Ray Williams, representing Pacific Gas & Electric, said
“utilities have done some shared thinking and are reasonably
well-aligned with what [Harris] has outlined,” adding that “we’re
looking for a price collar mechanism that has environmental
integrity and also provides price and supply assurance.”

Norm Pedersen, an attorney representing the Southern California
Public Power Authority, which represents municipal utilities
including the mammoth Los Angeles Department of Water & Power,
said the outfit is “thrilled with the direction staff is taking,
and very encouraged with what we’re seeing.”

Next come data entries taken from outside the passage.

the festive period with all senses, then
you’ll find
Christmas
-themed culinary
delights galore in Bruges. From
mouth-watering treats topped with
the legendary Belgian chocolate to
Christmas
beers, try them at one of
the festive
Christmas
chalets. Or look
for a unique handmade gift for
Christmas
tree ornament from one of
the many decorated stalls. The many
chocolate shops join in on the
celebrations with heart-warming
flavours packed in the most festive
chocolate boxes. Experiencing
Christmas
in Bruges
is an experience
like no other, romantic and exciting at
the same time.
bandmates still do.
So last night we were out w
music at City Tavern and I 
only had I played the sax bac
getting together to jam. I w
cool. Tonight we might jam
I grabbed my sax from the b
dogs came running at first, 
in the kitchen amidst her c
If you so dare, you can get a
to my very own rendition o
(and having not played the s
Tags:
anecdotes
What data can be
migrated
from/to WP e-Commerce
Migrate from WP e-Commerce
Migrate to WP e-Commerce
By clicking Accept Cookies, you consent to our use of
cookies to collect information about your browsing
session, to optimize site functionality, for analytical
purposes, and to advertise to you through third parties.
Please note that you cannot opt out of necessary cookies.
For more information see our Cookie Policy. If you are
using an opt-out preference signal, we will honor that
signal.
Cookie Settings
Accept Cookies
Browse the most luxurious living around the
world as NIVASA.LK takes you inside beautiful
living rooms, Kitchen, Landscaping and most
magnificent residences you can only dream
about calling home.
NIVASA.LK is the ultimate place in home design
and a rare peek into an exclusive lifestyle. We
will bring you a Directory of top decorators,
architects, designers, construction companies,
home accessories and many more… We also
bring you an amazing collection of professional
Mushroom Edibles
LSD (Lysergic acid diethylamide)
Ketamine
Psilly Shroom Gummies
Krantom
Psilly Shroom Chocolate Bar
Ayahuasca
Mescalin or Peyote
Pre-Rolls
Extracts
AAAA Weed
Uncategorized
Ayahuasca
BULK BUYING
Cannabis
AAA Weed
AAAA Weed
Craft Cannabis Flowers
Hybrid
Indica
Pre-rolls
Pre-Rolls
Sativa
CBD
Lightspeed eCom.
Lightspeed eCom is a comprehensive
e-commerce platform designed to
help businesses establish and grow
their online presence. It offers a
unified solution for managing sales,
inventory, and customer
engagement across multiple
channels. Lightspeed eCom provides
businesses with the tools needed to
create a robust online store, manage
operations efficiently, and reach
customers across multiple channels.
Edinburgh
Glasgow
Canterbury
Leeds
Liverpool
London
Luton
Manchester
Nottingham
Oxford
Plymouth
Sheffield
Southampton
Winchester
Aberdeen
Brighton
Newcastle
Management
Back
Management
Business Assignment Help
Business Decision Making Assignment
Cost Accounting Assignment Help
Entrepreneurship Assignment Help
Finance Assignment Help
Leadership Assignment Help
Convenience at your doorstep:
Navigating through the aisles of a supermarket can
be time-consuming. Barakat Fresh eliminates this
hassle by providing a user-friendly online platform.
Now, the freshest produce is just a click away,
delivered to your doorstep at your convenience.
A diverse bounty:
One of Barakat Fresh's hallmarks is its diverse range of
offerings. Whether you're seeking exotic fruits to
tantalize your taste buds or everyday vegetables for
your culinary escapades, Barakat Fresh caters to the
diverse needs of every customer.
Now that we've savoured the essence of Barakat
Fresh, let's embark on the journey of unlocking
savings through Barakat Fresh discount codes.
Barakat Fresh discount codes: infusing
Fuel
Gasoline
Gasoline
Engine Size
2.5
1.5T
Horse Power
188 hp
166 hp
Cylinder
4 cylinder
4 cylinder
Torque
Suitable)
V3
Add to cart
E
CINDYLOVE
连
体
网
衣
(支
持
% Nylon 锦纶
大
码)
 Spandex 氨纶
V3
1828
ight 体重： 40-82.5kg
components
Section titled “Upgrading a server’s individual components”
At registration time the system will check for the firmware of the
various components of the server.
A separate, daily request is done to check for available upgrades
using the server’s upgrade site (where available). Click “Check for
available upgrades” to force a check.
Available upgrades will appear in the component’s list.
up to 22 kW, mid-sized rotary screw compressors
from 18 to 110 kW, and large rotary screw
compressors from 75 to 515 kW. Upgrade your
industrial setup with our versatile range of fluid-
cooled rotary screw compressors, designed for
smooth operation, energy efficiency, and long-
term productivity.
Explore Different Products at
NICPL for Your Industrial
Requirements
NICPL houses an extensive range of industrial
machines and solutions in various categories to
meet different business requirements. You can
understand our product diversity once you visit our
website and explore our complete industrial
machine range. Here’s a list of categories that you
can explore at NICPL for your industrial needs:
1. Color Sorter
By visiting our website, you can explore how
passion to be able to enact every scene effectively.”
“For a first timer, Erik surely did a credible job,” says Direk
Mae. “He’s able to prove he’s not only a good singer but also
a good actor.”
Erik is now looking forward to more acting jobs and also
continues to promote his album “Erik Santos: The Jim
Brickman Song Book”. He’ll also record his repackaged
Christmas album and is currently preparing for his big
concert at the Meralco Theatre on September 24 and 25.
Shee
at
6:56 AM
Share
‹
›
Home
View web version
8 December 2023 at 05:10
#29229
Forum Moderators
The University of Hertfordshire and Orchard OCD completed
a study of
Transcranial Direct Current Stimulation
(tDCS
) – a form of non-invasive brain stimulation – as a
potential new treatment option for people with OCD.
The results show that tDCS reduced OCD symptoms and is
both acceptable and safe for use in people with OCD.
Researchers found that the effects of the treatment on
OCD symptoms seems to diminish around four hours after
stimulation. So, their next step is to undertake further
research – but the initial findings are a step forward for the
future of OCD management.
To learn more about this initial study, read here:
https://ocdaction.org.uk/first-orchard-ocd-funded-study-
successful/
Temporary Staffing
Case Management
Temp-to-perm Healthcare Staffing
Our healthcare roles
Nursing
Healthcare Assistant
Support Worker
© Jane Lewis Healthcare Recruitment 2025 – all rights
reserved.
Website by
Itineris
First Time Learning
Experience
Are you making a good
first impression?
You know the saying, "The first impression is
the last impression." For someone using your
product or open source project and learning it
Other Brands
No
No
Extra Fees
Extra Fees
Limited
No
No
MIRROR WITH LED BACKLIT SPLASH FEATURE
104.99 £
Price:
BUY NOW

However, Pedersen said CARB may not be adequately containing
costs with its reserve proposals because there likely will still
not be adequate allowances in the pot. He proposed that CARB
consider expanding the number of overall allowances regulated
entities receive from CARB based on changes in actual industrial
and other GHG emissions that have resulted from the economic
recession over the past two to three years. For example, CARB
would establish a 2012 cap on emissions based on the best current
forecasts of emissions, but then CARB could also establish a
“pre-recession” forecast of 2012 emissions, which would be much
higher. The difference between the two could then “populate” the
allowance reserve, he suggested.

Utilities, manufacturers and other industry representatives are
supporting the CARB staff option to expand offset use under the
California cap-and-trade program, with carbon offset providers
and brokerage firms calling on staff to go much further by
placing no limits on offset use.

However, several environmental organizations are strongly
opposing lifting the previously proposed 4 percent cap on the use
of offsets to satisfy compliance obligations. Erin Rogers,
representing the Union of Concerned Scientists (UCS), said at the
June 22 meeting that expanding offset use threatens to increase
GHGs and other pollution in disproportionately affected
communities in California. She said this directly conflicts with
provisions of AB 32, the state’s 2006 global warming solutions
law that required the sweeping climate change regulatory program
and the cap-and-trade scheme.

Peter Miller, representing the Natural Resources Defense Council
(NRDC), said the environmental organization does not prefer
borrowing allowances from the future to satisfy current
compliance obligations, in part because it fails to set an
accurate carbon price signal and likely would increase pressure
on regulators to relax caps in the future. Further, Miller
suggested CARB staff consider lowering the offset limit when
allowance prices are low, in addition to expanding it when prices
are high.

Will Barrett, representing the American Lung Association of
California, said expanded offset use would forgo or eliminate
pollution-reduction “co-benefits,” which is a key piece of AB
32.

Alex Jackson, also representing NRDC, pointed out that
cap-and-trade itself is a program aimed at lowering the costs of
GHG regulation, indicating that allowing the expansion of offsets
might be too generous on the regulated entities and could
compromise certain aspects of the program. NRDC is also concerned
about allowing borrowing of allowances from future compliance
periods, he said.

Questions remain over how the distinct provisions of
California’s cap-and-trade program will link to the Western
Climate Initiative (WCI), a proposed regional cap-and-trade
program that includes California and several other states and
Canadian provinces. That program is also expected to launch in
2012.

For example, Dhaval Dagli, another representative of Southern
California Edison, asked CARB staff at the meeting whether a
California entity could purchase a GHG allowance from a linked
program under a condition in which a price trigger has been
reached, or whether the linked state would also have to be in a
price-trigger condition.

A CARB staffer responded generally that California does not want
to link to a system that is “less rigorous” in terms of its
cost-containment measures or offset project quality. Further,
“we’re currently having those discussions within the WCI about
the need for coordination between cost-containment mechanisms.”